YOUR TASKS:
[a] Summarize the seed-starting text in two sentences.
[b] Write out the passage of the seed-starting text between "Although this is" and "aren't cool enough.", inclusive.
[c] Continue the seed-starting text from its last sentence.

DOCUMENT EXCERPT:

Although this is not necessary, I started my early spring veggies first as they tend to be sensitive to temperature fluctuations and will bolt or simply not germinate if conditions aren't cool enough.
For me, this is three varieties of lettuce, loose leaf, spicy, and sweet mixes.  Also swiss chard,  carrots, radishes, parsnips, fava beans, sugar snap peas, spinach, and collard greens.  I calculated my start date to be on the eighth of March, and actually started in on the seventh.  


Now, a lot of seeds like carrots, and lettuces are tiny and nearly impossible to control when putting down.  To solve this problem I made my own seed tape.  Seed tape is great for having control of your plantings, but expensive to buy, and I was not about to pay someone for that extra little bit of work.  Basically, borrowing from an instructional video I saw on you tube, I took a roll of bath tissue, tore a 12 inch piece off and lay it down on a flat surface.  Then, taking a flour paste I made (1 part flour to 1 part water) and a small paintbrush, I dabbed a dot every inch or so down the length of the bath tissue.  After that I dropped two or three seeds down on the drops of paste, folded the bath tissue in half, and set it aside to dry.  Once the tissue is mostly dried, you can roll it up and either lightly rubber band it, or tie it with some twine.  


The next step is planting medium.  I know a lot of people will go out and buy special seed germinating medium, but I'm just too cheap to do that.  Instead I bought 5 bags (40lbs each) of topsoil, 3 bags (2 cubic feet each) of cotton burr compost, 5 bags (40 lbs each) of  peat, and 3 bags (30 lbs each) of sand.  In this way I get enough potting mix to start seeds and fill my containers of which I will have upwards of nine this year with extra to spare for the garden bed.  I don't even want to think about how much ready-made organic potting soil would cost me.   The great thing about seeds is that they don't need much fertilizer, just a well-drained, light soil.  In my mix I do 5 parts compost and soil, 3 parts peat, and 3 parts sand.  This combination always just seems to work for me, but can vary depending on humidity and quality of material.  I don't sift the compost.  Part of me wants to inflict a sort of trial-by-gauntlet on my seedlings.  Somewhere in the recesses of my mind this imitates a kind of natural order.  I mean sure seeds will grow well in sifted medium, but what happens when they get stuck in my clay- infested garden plot.  They gotta display some moxie before they move on to the next level.

[Collected data]
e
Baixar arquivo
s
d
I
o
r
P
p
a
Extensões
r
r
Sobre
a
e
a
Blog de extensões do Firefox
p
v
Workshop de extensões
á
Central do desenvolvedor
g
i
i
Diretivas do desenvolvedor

RESULTS IN ORDER:
[a] The writer starts early spring vegetables first because they are sensitive to temperature changes, and makes seed tape from bath tissue and flour paste to control the planting of tiny seeds like carrots and lettuces. Instead of buying special germinating medium, the writer mixes bagged compost, topsoil, peat, and sand for the planting medium and leaves the compost unsifted.

[b]
Although this is not necessary, I started my early spring veggies first as they tend to be sensitive to temperature fluctuations and will bolt or simply not germinate if conditions aren't cool enough.

[c]
This brings me to my seed trays.  I'm not the one to got out and buy neat little Jiffy seedling greenhouses, complete with peat and starting medium.  I'm the one to go to COSTCO and snag the flat, open boxes that pastries or plastic wrap come in.  Even the fruit boxes are wide and shallow enough to support seedlings, and you can get those at any grocery store.  Understand that if you use these types of boxes to start your seeds, you will not be able to move them very easily on their own.  You'll either need to set them on a sturdy plastic tray to move them into better light, if you have them in the home, or find a good spot that gets sun most of the day to put them in and stick to it. Perhaps a potter's bench with castors and wheels so that you can wheel it around?  This is why, my favorite DIY seed tray can only be found at COSTCO as far as I know.  The plastic apple tray.  It's a giant plastic clamshell with little apple-sized cups in it.  You simply eat the apple, then stab a little hole in each cup, fill with dirt, and plant your seed.  I also utilize egg cartons.


Being frugal, and a hoarder, and living with a procrastinator is a benefit for me as a gardener.  It means that any useful, and compact, bottle with a lid,  gets saved to put stuff in later,  Emergency preparedness water, loose change, juice, milk, daily use water.  It also means that the recycling doesn't go out as often as it probably should.  While all this creates a terrible mess in my kitchen, it also allows me to have a wide variety of transplant containers on hand.   Containers to transplant your seedlings to are something you want to have on hand right away if you are starting from seed.   For most seeds, you want to give them a week or two after germination to "prick out"  (gently tease out of the planting tray, and move to it's own transplant container) but time does fly and before you know it, your plants can get weak and leggy while you search for and end up buying a bunch of pots later.   We don't like paying money for stuff we had in our house anyway, right?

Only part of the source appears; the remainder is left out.